Aim of the exercise:
Restate word for word every line from the one containing "318 610 2.67" to the last line of the records below.

Saved entries:
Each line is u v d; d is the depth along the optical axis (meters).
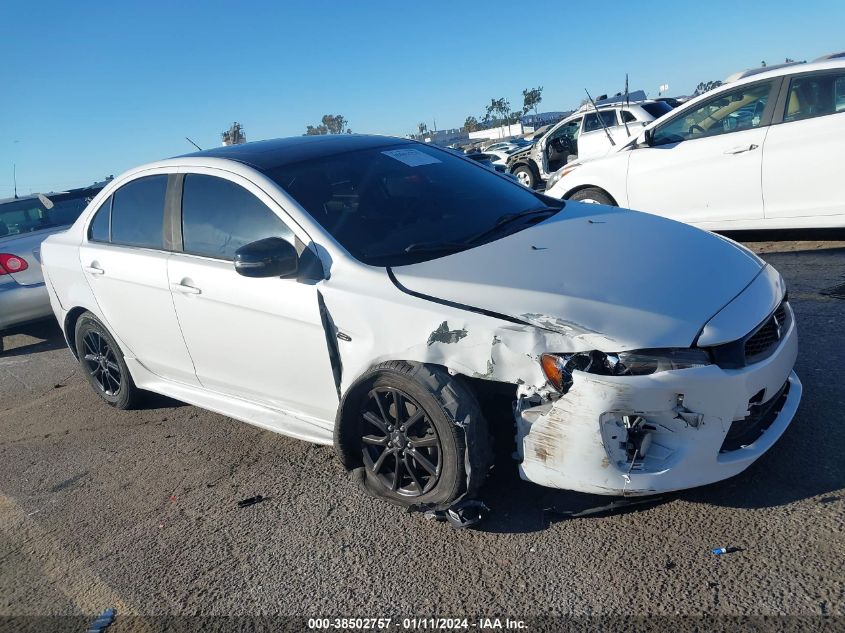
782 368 2.85
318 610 2.67
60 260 4.86
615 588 2.51
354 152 4.01
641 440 2.58
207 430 4.50
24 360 7.08
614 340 2.53
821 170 5.85
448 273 2.98
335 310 3.12
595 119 13.07
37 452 4.62
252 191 3.62
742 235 7.24
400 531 3.05
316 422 3.52
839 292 5.02
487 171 4.34
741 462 2.71
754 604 2.32
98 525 3.56
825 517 2.65
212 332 3.75
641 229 3.45
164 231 4.10
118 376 4.96
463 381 2.85
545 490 3.09
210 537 3.27
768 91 6.14
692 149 6.55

Solution to the exercise:
318 610 2.67
60 260 4.86
615 588 2.51
354 152 4.01
641 440 2.58
207 430 4.50
24 360 7.08
614 340 2.53
821 170 5.85
448 273 2.98
335 310 3.12
595 119 13.07
37 452 4.62
252 191 3.62
742 235 7.24
400 531 3.05
316 422 3.52
839 292 5.02
487 171 4.34
741 462 2.71
754 604 2.32
98 525 3.56
825 517 2.65
212 332 3.75
641 229 3.45
164 231 4.10
118 376 4.96
463 381 2.85
545 490 3.09
210 537 3.27
768 91 6.14
692 149 6.55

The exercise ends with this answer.